» THE PROBLEM: What is needed is an exact reproduction of the listing, without its pictures.

***

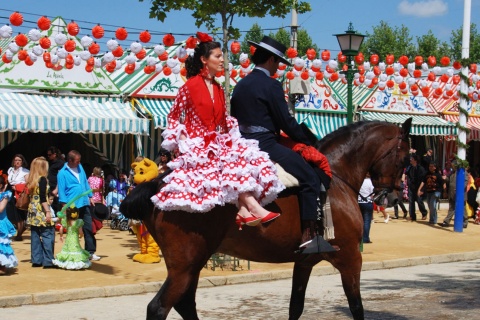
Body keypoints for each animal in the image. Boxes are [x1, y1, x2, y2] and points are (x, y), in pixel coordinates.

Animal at [121, 118, 412, 320]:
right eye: (405, 159)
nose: (393, 197)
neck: (336, 176)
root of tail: (158, 184)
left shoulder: (304, 261)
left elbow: (296, 307)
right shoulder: (350, 258)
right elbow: (357, 307)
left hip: (193, 264)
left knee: (184, 304)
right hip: (186, 266)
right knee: (159, 307)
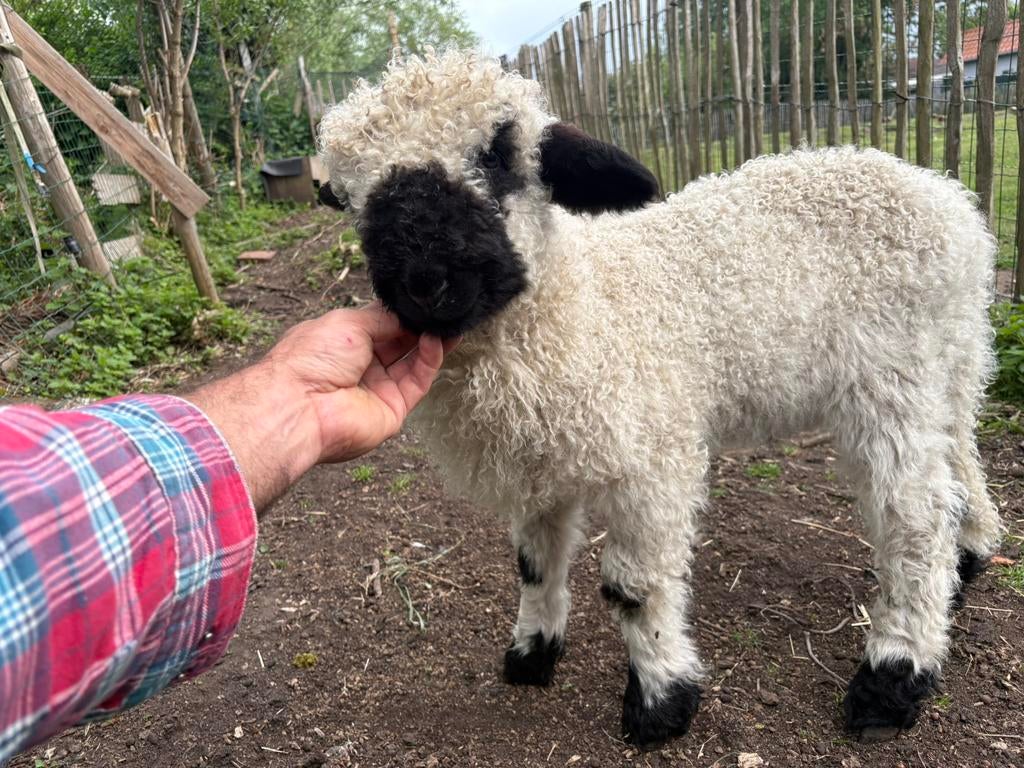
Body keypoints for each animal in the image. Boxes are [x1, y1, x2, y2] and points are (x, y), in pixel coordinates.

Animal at [317, 49, 1002, 748]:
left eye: (499, 153)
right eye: (348, 196)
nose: (424, 280)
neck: (583, 303)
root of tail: (947, 199)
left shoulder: (652, 455)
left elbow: (634, 586)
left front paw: (660, 701)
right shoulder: (545, 460)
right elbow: (536, 562)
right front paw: (532, 653)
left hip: (893, 376)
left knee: (915, 519)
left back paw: (893, 677)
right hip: (952, 361)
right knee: (959, 463)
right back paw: (970, 557)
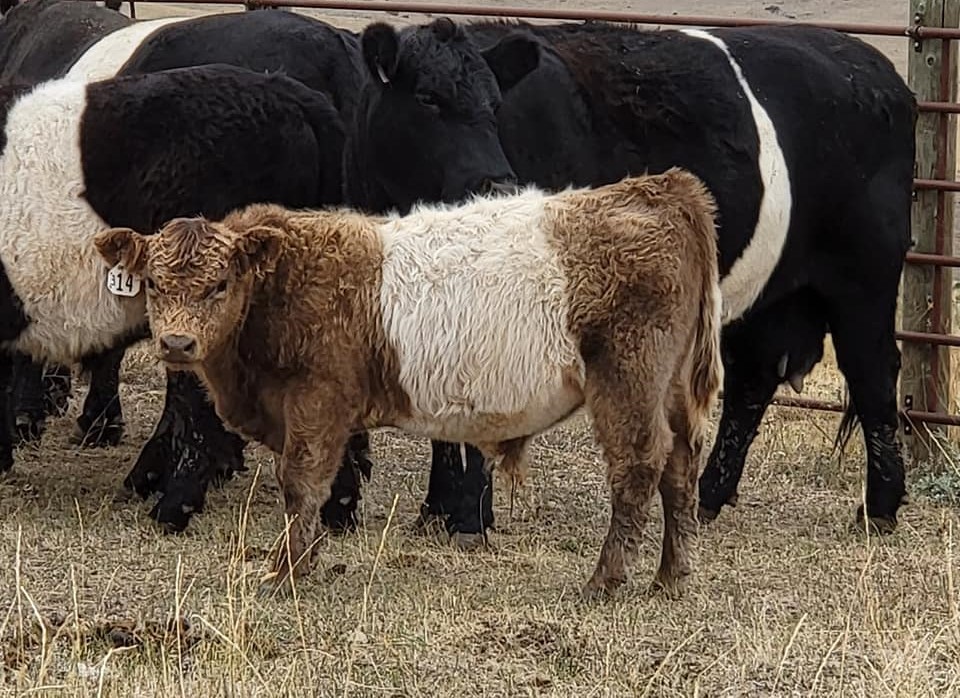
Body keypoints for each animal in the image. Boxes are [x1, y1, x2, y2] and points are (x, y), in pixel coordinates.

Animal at [95, 166, 720, 596]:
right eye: (153, 284)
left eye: (220, 284)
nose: (177, 344)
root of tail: (659, 188)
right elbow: (315, 486)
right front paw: (308, 558)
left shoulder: (317, 401)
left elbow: (301, 483)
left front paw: (284, 573)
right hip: (667, 389)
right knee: (680, 466)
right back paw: (672, 576)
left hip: (628, 379)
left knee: (639, 466)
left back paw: (605, 582)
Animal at [344, 20, 916, 532]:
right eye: (427, 98)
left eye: (495, 105)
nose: (496, 182)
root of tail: (873, 66)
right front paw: (436, 512)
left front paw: (468, 518)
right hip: (774, 293)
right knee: (753, 378)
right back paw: (708, 498)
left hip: (864, 275)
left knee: (872, 372)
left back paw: (879, 510)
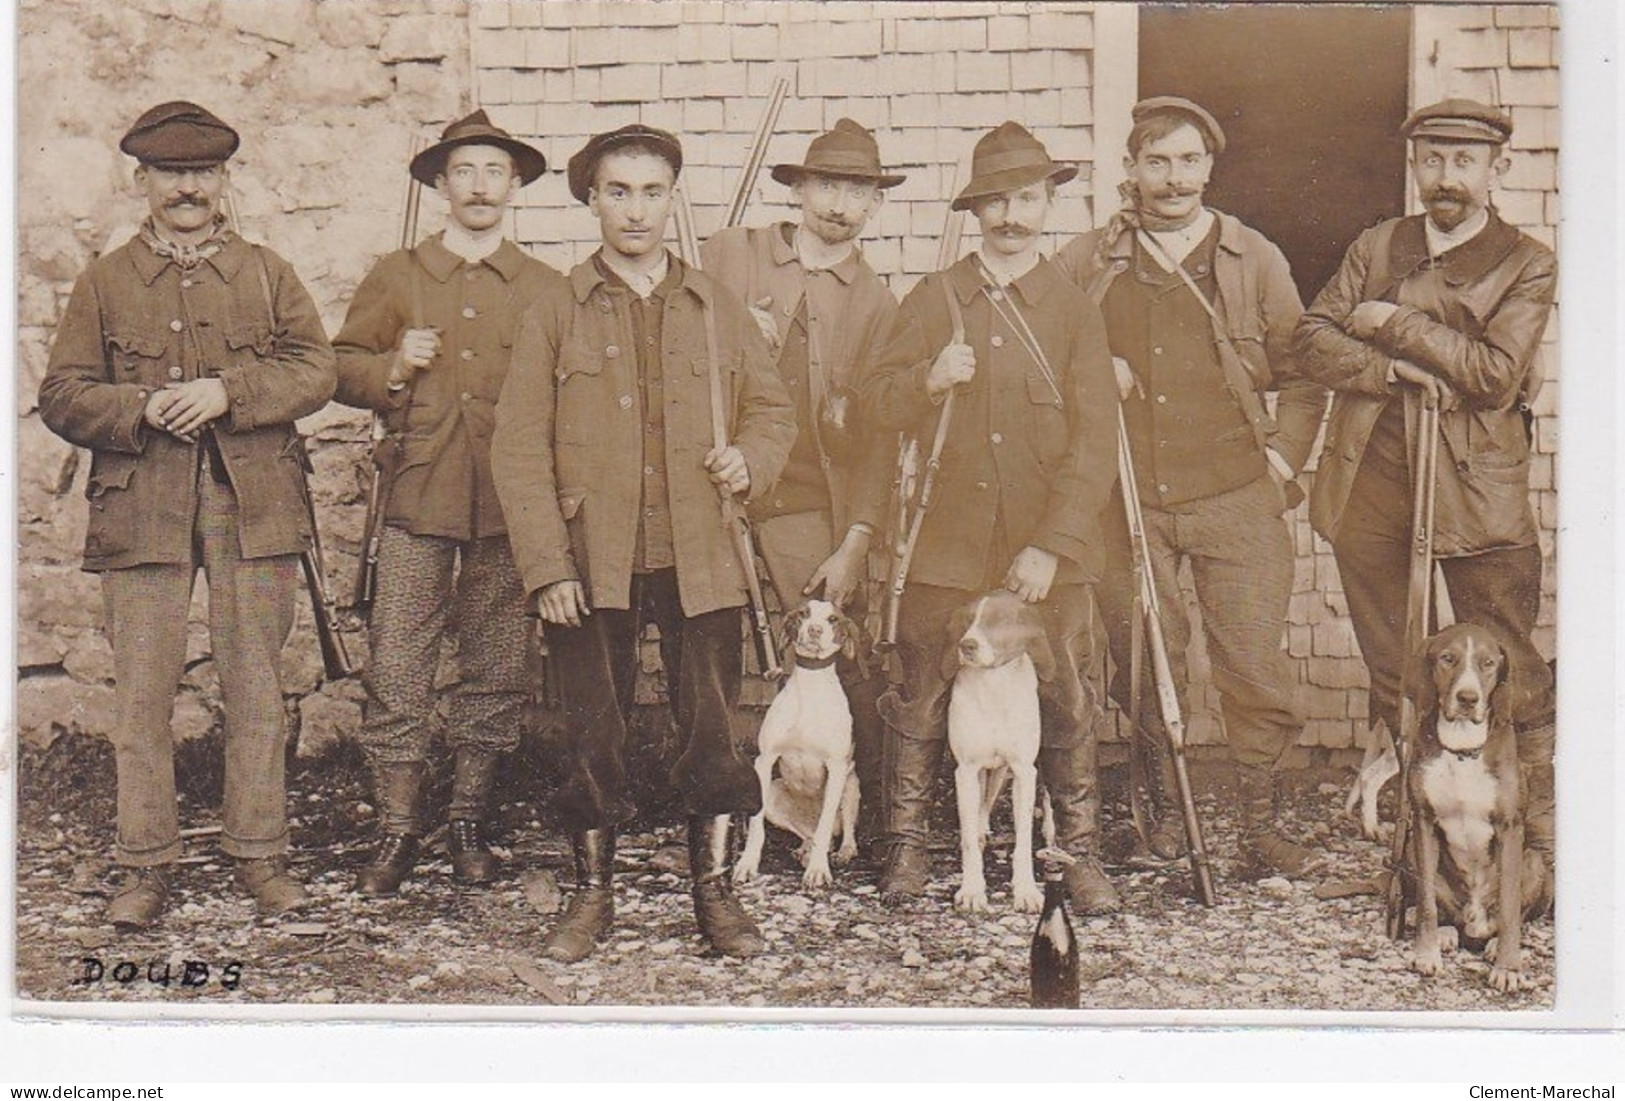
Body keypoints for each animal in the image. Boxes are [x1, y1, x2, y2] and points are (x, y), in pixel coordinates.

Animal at [737, 600, 864, 889]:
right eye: (804, 613)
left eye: (833, 619)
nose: (815, 629)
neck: (811, 685)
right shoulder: (764, 761)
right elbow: (756, 827)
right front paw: (747, 865)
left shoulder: (837, 768)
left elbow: (826, 826)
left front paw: (818, 870)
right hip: (774, 794)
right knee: (811, 835)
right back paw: (804, 850)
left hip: (851, 786)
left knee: (840, 832)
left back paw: (843, 851)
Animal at [942, 591, 1053, 915]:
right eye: (967, 621)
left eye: (999, 621)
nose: (966, 645)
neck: (994, 687)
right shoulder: (966, 771)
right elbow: (968, 838)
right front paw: (972, 890)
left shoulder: (1024, 771)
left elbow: (1024, 839)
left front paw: (1026, 890)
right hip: (985, 771)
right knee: (981, 806)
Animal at [1410, 626, 1547, 993]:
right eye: (1447, 658)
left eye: (1488, 663)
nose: (1468, 698)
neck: (1462, 748)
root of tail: (1475, 922)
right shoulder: (1423, 821)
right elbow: (1426, 903)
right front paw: (1427, 953)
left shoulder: (1510, 827)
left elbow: (1511, 909)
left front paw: (1508, 967)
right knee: (1443, 912)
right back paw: (1446, 934)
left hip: (1534, 860)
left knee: (1512, 916)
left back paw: (1496, 945)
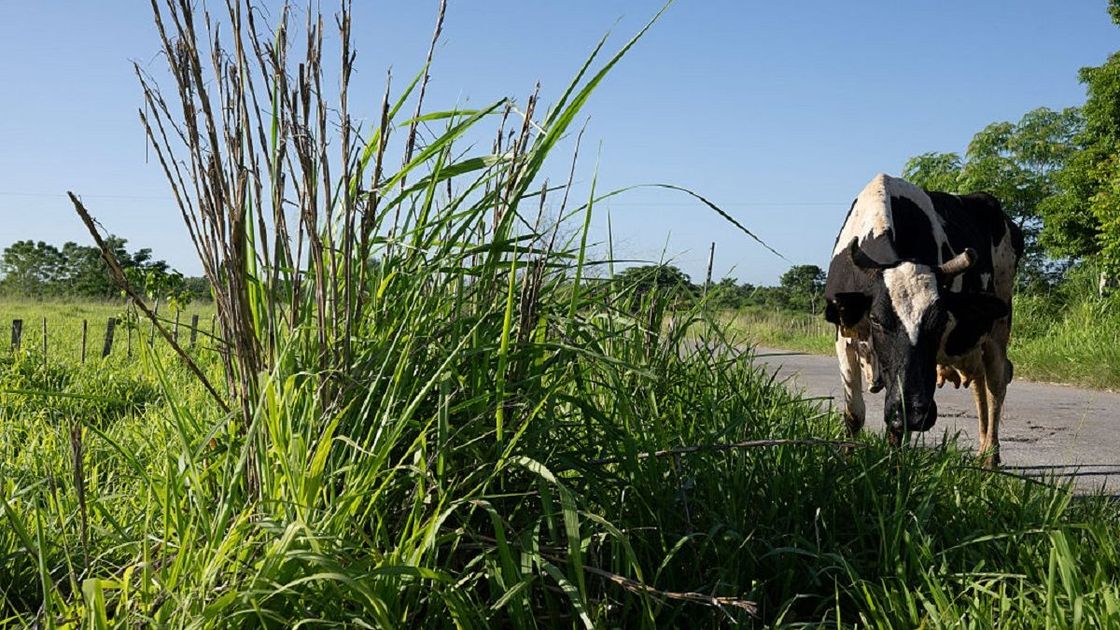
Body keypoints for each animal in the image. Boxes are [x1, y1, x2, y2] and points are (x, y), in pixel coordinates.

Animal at [823, 174, 1023, 466]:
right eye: (876, 319)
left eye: (940, 321)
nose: (915, 413)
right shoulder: (843, 335)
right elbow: (854, 414)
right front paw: (847, 462)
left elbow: (895, 429)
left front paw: (894, 467)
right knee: (979, 382)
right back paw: (982, 451)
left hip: (999, 326)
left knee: (996, 384)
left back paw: (991, 457)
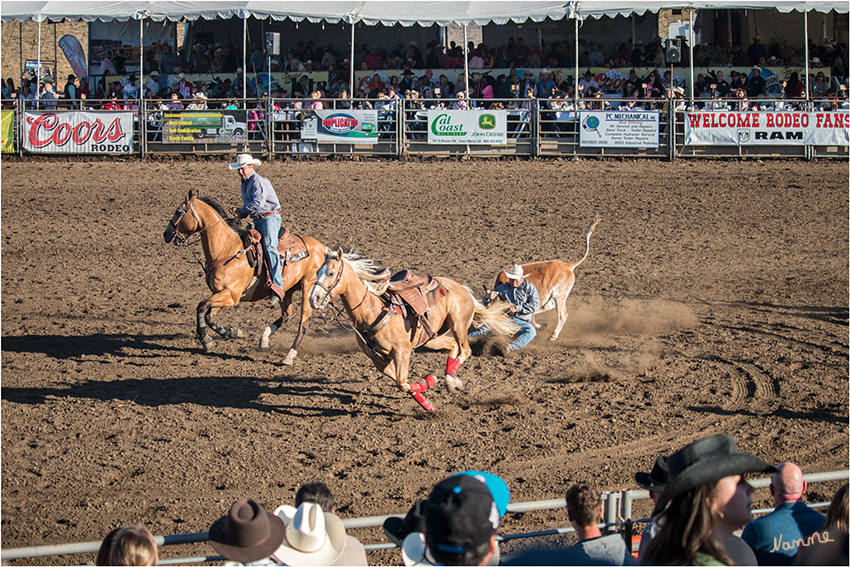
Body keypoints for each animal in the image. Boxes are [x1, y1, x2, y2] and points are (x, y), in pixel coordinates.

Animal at [164, 186, 330, 366]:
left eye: (178, 211)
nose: (166, 234)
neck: (227, 249)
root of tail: (323, 248)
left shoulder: (231, 294)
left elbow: (201, 306)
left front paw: (205, 339)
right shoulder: (222, 294)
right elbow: (208, 316)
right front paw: (231, 331)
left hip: (308, 288)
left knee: (304, 322)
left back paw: (289, 356)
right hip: (287, 290)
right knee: (288, 315)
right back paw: (264, 338)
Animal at [308, 252, 512, 412]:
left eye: (331, 273)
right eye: (317, 272)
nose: (313, 299)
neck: (371, 310)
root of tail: (463, 289)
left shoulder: (402, 351)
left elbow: (401, 381)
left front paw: (427, 383)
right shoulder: (378, 361)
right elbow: (403, 384)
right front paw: (427, 397)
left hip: (458, 325)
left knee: (465, 350)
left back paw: (450, 378)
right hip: (431, 337)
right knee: (453, 346)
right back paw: (451, 381)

***

» RESPONSE FOR THIS EXERCISE:
Body keypoints for each animal in the image. Boxes are [x1, y1, x2, y2] and points are (x, y), in pixel coordinates.

Animal at [121, 118, 412, 320]:
right eye: (405, 159)
nose: (393, 197)
neck: (336, 176)
root of tail: (158, 184)
left shoulder: (304, 261)
left elbow: (296, 307)
right shoulder: (350, 258)
right elbow: (357, 307)
left hip: (193, 264)
left knee: (184, 304)
right hip: (186, 266)
right knee: (159, 307)
Body keypoints for each animal in the image. Boxes are [x1, y1, x2, y2] and points are (x, y), in pixel coordinates.

Animal at [317, 49, 1002, 748]:
left eye: (499, 153)
right eye: (348, 196)
nose: (424, 280)
neck: (583, 303)
root of tail: (947, 199)
left shoulder: (652, 455)
left elbow: (634, 586)
left front paw: (660, 701)
right shoulder: (545, 460)
right elbow: (536, 562)
right front paw: (532, 653)
left hip: (893, 376)
left knee: (915, 519)
left back paw: (893, 677)
right hip: (952, 361)
right knee: (959, 463)
right back paw: (970, 557)
Body keypoints for each animal in the image. Boxes are [x1, y1, x2, y2] and points are (x, y), in pixel coordinates.

Animal at [95, 166, 720, 596]:
right eye: (153, 284)
left eye: (220, 284)
nose: (177, 344)
root of tail: (659, 188)
right elbow: (315, 486)
right front paw: (308, 558)
left shoulder: (317, 401)
left elbow: (301, 483)
left front paw: (284, 573)
right hip: (667, 389)
right knee: (680, 466)
right back paw: (672, 576)
left hip: (628, 379)
left knee: (639, 466)
left back paw: (605, 582)
Animal at [344, 20, 916, 532]:
right eye: (427, 98)
left eye: (495, 105)
nose: (496, 182)
root of tail: (873, 66)
right front paw: (436, 512)
left front paw: (468, 518)
right hip: (774, 293)
right knee: (753, 378)
right back paw: (708, 498)
left hip: (864, 275)
left knee: (872, 372)
left back paw: (879, 510)
Body keypoints for each animal in the image. Boxes are [x1, y1, x2, y2] and points are (x, y), in pixel coordinates.

Animal at [737, 600, 864, 889]:
right eye: (804, 613)
left eye: (833, 619)
nose: (815, 629)
neck: (811, 685)
right shoulder: (764, 761)
right elbow: (756, 827)
right front paw: (747, 865)
left shoulder: (837, 768)
left elbow: (826, 826)
left front paw: (818, 870)
right hip: (774, 794)
right knee: (811, 835)
right back paw: (804, 850)
left hip: (851, 786)
left knee: (840, 832)
left back paw: (843, 851)
Animal at [942, 591, 1053, 915]:
right eye: (967, 621)
left eye: (999, 621)
nose: (966, 645)
neck: (994, 687)
right shoulder: (966, 771)
right elbow: (968, 838)
right front paw: (972, 890)
left shoulder: (1024, 771)
left elbow: (1024, 839)
left front paw: (1026, 890)
right hip: (985, 771)
right knee: (981, 806)
Animal at [1410, 626, 1547, 993]:
right eye: (1447, 658)
left eye: (1488, 663)
nose: (1468, 698)
neck: (1462, 748)
root of tail: (1475, 922)
right shoulder: (1423, 821)
right elbow: (1426, 903)
right front paw: (1427, 953)
left shoulder: (1510, 827)
left elbow: (1511, 909)
left front paw: (1508, 967)
right knee: (1443, 912)
right back paw: (1446, 934)
left hip: (1534, 860)
left knee: (1512, 916)
left back paw: (1496, 945)
Body keypoints for each animal in the image. Boxes are [x1, y1, x2, y2] and points are (x, y), in pixel coordinates.

Animal at [823, 174, 1023, 466]:
right eye: (876, 319)
left eye: (940, 321)
nose: (915, 413)
right shoulder: (843, 335)
right elbow: (854, 414)
right front paw: (847, 462)
left elbow: (895, 429)
left front paw: (894, 467)
right knee: (979, 382)
right back paw: (982, 451)
left hip: (999, 326)
left knee: (996, 384)
left back paw: (991, 457)
Body keypoints for each animal in the image. Boxes are [x1, y1, x2, y2] and points are (x, y), in pixel coordinates.

Animal at [164, 186, 330, 366]:
left eye: (178, 211)
nose: (166, 234)
neck: (227, 249)
root of tail: (323, 248)
left shoulder: (231, 294)
left elbow: (201, 306)
left front paw: (205, 339)
right shoulder: (222, 294)
right elbow: (208, 316)
right front paw: (231, 331)
left hip: (308, 288)
left knee: (304, 322)
left back paw: (289, 356)
right hip: (287, 290)
right knee: (288, 315)
right back paw: (264, 338)
Animal at [308, 252, 512, 412]:
left eye: (331, 273)
right eye: (317, 272)
nose: (313, 299)
neck: (371, 310)
root of tail: (463, 289)
left shoulder: (402, 351)
left elbow: (401, 381)
left front paw: (427, 383)
right shoulder: (378, 361)
right elbow: (403, 384)
right front paw: (427, 397)
left hip: (458, 325)
left knee: (465, 350)
left back paw: (450, 378)
right hip: (431, 337)
right knee: (453, 346)
right back paw: (451, 381)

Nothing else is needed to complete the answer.